Dichter van de schemerzone
Patrick McGuinness
Patrick McGuinness (Auteur)
1 exemplaar
Beschikbaarheid | Uitgave | Plaats in de bib |
---|---|---|
Aanwezig |
Vintage, 2015 |
VERDIEPING 3 : SIBERIË : ROMANS ANDERSTALIG : Engels MCGU |
Veerle Vanden Bosch
il/pr/17 a
Veerle Vanden Bosch
'Stopverf waarin je een sleutel drukt, zodat je met de afdruk een nieuwe sleutel kunt maken': dat is het geheugen, schrijft de Brits-Belgische schrijver en dichter Patrick McGuinness in zijn boek Other people's countries: 'Zo'n sleutel waarmee je dezelfde deur kunt openen, al draait hij een stuk stroever in het slot. Je raakt altijd binnen als je ermee inbreekt in je verleden, maar er valt steeds minder mee te graaien.' Hij heeft het over de herinnering aan zijn kinderjaren - of de flarden daarvan - die hij doorbracht in Bouillon. McGuinness werd geboren in Tunesië, is de zoon van een Belgische moeder en een Brits-Ierse vader, woonde in Iran en Roemenië, zat op kostschool in Bristol. Het rustpunt van dat zwervende bestaan was het huis van zijn grootouders Lucie en Eugène in dit Belgische provincienest: een zeventiende-eeuws huis, of liever twee huizen waarvan de aangrenzende muren waren uitgebroken, drie verdiepingen, vier generaties onder één dak, een huis waar de seconden trager leken te tikken en waar nooit iets werd weggegooid. Een huis waar het residu van vele generaties bewaard bleef als bezinksel in een fles.

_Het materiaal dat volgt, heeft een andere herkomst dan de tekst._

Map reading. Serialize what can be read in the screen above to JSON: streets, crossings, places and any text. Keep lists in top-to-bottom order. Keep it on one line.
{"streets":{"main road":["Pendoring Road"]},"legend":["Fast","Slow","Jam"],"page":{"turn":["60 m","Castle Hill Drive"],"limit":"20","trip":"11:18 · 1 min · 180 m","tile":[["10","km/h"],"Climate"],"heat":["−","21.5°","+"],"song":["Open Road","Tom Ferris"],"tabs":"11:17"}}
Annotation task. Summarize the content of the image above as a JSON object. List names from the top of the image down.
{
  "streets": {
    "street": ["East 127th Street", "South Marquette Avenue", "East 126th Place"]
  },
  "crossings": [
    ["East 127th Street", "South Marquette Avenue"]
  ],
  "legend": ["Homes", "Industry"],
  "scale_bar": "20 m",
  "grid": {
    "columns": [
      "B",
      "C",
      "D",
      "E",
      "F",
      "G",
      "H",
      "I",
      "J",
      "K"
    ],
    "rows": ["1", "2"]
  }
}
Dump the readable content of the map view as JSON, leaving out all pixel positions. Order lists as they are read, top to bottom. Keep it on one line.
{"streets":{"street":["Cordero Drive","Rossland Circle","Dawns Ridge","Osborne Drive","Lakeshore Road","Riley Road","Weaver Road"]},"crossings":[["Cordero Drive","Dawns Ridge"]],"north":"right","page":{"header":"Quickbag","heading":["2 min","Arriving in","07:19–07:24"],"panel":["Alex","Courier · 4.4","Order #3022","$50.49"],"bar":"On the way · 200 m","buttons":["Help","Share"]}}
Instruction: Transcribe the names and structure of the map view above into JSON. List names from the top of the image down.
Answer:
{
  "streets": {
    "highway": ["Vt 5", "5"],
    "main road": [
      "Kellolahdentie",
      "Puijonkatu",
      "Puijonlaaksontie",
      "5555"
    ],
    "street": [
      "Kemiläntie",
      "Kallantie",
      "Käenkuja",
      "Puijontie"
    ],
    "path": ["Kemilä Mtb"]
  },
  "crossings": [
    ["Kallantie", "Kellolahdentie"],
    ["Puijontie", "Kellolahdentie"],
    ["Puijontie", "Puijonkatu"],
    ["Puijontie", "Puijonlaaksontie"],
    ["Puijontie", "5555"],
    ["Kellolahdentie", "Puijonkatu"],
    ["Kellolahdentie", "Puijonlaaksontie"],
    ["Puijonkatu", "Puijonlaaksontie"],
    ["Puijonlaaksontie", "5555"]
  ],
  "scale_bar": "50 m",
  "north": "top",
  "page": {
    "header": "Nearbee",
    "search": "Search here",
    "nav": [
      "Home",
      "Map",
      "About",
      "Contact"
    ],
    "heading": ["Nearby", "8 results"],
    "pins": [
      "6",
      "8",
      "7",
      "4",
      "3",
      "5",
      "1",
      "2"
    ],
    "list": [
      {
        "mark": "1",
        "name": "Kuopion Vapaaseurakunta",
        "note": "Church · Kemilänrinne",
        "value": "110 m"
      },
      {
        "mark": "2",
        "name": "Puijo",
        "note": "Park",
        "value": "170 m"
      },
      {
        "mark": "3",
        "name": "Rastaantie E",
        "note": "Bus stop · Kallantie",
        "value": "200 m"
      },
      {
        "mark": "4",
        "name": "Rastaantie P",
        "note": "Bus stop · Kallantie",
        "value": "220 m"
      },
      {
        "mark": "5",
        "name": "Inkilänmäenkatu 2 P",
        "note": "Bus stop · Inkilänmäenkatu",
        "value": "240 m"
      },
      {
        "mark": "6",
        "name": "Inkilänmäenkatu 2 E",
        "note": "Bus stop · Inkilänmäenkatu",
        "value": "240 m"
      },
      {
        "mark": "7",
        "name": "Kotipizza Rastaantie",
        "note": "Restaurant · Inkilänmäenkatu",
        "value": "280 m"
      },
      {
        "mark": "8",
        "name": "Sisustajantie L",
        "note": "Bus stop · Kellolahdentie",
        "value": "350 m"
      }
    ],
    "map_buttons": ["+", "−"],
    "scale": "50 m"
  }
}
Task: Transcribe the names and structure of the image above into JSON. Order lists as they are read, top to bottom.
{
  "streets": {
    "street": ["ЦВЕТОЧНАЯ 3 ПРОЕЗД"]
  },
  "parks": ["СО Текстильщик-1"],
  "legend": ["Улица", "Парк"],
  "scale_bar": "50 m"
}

Nog altijd heeft McGuinness zijn zwervende bestaan niet helemaal opgegeven: hij woont in Wales en doceert Franse literatuur in Oxford; en nog altijd keert hij geregeld terug naar het huis in de Rue du Brutz, dat nu het grootste deel van het jaar leeg staat. Ik sta er vruchteloos aan te bellen, druk steeds langer en harder op de bel, die weergalmt in het huis. De overburen zitten in strandstoelen op het trottoir te genieten van de eerste voorjaarszon. Hoe langer ik er sta, hoe nieuwsgieriger ze mijn kant op kijken. Wanneer de deur van het hardhorige huis eindelijk openzwaait, beland ik in een interieur uit de eerste helft van de vorige eeuw, waarin de tijd inderdaad een stuk trager lijkt te tikken. Je hebt weinig verbeelding nodig om grootmoeder Lucie, destijds de beste couturière van Bouillon, hier aan een ouderwetse Singer-naaimachine te zien zitten.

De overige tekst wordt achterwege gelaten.